Exercise goal:
Take each line from the entries that holds "peux" and copy it out.

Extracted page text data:
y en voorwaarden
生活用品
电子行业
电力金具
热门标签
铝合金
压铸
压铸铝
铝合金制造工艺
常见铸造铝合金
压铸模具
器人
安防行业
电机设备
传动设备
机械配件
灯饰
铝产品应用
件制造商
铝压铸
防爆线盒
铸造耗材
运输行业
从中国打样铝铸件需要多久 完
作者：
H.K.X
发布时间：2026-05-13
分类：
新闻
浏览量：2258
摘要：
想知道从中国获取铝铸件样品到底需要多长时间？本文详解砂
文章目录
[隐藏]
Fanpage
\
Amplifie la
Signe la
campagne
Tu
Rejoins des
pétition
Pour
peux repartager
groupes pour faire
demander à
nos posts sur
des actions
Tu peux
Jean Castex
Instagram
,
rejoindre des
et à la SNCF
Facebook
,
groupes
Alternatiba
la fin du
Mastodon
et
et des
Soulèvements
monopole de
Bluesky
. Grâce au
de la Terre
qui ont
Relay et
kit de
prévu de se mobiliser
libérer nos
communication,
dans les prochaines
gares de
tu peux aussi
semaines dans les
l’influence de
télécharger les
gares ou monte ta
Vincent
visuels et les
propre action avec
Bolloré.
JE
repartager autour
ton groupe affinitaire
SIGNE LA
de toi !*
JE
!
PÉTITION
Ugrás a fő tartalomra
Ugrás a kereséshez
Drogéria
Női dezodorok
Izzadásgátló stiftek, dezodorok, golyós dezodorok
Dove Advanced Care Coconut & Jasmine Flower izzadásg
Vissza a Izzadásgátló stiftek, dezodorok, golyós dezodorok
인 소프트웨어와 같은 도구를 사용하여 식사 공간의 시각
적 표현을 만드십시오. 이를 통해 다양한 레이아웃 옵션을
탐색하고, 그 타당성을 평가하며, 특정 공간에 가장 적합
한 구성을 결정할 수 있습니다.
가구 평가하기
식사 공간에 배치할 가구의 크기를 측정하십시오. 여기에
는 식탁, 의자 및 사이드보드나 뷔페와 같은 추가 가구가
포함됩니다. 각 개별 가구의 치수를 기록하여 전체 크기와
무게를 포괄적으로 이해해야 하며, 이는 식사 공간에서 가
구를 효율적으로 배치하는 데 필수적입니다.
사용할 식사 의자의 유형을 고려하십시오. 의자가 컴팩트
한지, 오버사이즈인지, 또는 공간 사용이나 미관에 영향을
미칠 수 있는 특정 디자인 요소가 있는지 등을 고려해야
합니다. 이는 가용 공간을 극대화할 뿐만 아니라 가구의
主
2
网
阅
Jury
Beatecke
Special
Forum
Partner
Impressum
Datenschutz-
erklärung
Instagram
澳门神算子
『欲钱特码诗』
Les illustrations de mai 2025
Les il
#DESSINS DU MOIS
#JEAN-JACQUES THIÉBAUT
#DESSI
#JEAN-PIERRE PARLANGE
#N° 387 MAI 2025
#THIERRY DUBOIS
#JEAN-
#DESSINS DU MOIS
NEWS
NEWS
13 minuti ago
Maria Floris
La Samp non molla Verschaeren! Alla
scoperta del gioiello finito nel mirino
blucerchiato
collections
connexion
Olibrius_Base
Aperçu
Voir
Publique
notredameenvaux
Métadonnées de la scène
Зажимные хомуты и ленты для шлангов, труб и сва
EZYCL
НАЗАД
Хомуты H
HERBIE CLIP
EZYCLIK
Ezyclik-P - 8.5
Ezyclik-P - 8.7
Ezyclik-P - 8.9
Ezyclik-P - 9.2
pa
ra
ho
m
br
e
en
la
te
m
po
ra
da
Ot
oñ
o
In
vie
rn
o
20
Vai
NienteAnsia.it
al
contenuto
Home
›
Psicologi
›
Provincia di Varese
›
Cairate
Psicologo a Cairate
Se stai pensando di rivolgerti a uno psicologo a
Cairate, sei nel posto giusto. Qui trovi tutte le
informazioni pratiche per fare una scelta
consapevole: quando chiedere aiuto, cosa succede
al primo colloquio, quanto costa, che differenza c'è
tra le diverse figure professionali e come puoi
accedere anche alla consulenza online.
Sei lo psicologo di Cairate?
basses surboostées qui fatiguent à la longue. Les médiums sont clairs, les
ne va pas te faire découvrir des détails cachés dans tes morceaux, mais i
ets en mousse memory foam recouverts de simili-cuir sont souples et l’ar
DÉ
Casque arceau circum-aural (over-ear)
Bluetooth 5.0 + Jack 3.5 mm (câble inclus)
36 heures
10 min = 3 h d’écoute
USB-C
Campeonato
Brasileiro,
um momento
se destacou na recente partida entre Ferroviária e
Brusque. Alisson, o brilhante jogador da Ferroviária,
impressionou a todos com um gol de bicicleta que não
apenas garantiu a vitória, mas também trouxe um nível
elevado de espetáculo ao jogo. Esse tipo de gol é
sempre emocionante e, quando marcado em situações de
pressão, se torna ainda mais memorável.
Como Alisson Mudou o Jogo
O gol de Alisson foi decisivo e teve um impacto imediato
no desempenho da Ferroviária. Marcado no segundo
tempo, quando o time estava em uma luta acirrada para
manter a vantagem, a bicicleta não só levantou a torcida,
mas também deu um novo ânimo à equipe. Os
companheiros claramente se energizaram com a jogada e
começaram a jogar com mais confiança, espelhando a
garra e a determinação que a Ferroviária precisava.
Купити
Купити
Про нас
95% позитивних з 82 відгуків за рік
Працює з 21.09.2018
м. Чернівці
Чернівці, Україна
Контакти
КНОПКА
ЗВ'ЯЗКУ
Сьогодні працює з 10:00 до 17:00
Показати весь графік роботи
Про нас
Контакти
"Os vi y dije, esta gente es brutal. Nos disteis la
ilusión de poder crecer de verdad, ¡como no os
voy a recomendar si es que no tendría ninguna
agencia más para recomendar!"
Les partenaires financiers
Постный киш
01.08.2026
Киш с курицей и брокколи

Written answer:
peux repartager
Tu peux
tu peux aussi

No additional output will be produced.